• **Extracted entries**:

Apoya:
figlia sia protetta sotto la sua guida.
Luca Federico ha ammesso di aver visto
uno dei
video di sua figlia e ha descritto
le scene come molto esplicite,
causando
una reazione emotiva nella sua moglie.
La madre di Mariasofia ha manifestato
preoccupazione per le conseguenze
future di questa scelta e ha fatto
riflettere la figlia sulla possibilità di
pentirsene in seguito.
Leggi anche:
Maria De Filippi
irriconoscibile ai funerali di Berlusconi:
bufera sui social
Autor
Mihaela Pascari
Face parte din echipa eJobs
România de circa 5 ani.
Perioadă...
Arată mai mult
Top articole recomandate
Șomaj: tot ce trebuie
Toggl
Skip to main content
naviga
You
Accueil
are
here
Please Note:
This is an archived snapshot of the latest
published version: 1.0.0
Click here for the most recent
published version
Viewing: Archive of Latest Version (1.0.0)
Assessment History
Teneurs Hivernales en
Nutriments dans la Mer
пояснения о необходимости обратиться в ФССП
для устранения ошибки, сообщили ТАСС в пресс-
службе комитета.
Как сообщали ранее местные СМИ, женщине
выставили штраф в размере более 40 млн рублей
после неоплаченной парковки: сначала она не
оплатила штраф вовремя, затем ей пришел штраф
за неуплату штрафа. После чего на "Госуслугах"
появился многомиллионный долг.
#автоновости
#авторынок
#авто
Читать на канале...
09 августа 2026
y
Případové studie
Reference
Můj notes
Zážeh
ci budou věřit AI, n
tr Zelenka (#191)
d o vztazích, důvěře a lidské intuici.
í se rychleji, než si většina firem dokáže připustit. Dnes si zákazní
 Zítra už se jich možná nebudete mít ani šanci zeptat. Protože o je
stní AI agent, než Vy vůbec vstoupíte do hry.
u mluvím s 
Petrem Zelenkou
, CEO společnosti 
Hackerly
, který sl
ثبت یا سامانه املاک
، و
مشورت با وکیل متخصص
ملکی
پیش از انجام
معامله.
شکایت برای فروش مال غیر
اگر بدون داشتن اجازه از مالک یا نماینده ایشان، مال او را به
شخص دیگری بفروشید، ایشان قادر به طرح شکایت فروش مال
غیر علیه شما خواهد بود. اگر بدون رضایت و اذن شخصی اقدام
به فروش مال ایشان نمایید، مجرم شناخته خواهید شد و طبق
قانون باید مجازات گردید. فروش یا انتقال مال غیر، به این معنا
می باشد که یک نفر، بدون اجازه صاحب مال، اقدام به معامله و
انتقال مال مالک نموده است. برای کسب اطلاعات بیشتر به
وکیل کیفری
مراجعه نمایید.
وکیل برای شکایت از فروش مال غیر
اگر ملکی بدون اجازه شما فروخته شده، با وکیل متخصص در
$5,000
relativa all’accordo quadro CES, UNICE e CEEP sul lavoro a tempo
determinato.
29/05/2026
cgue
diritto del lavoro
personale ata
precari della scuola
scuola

• **Assigned task**: Copy whichever lines of the records above contain the word "شکایت".

• **Written solution**:
شکایت برای فروش مال غیر
شخص دیگری بفروشید، ایشان قادر به طرح شکایت فروش مال
وکیل برای شکایت از فروش مال غیر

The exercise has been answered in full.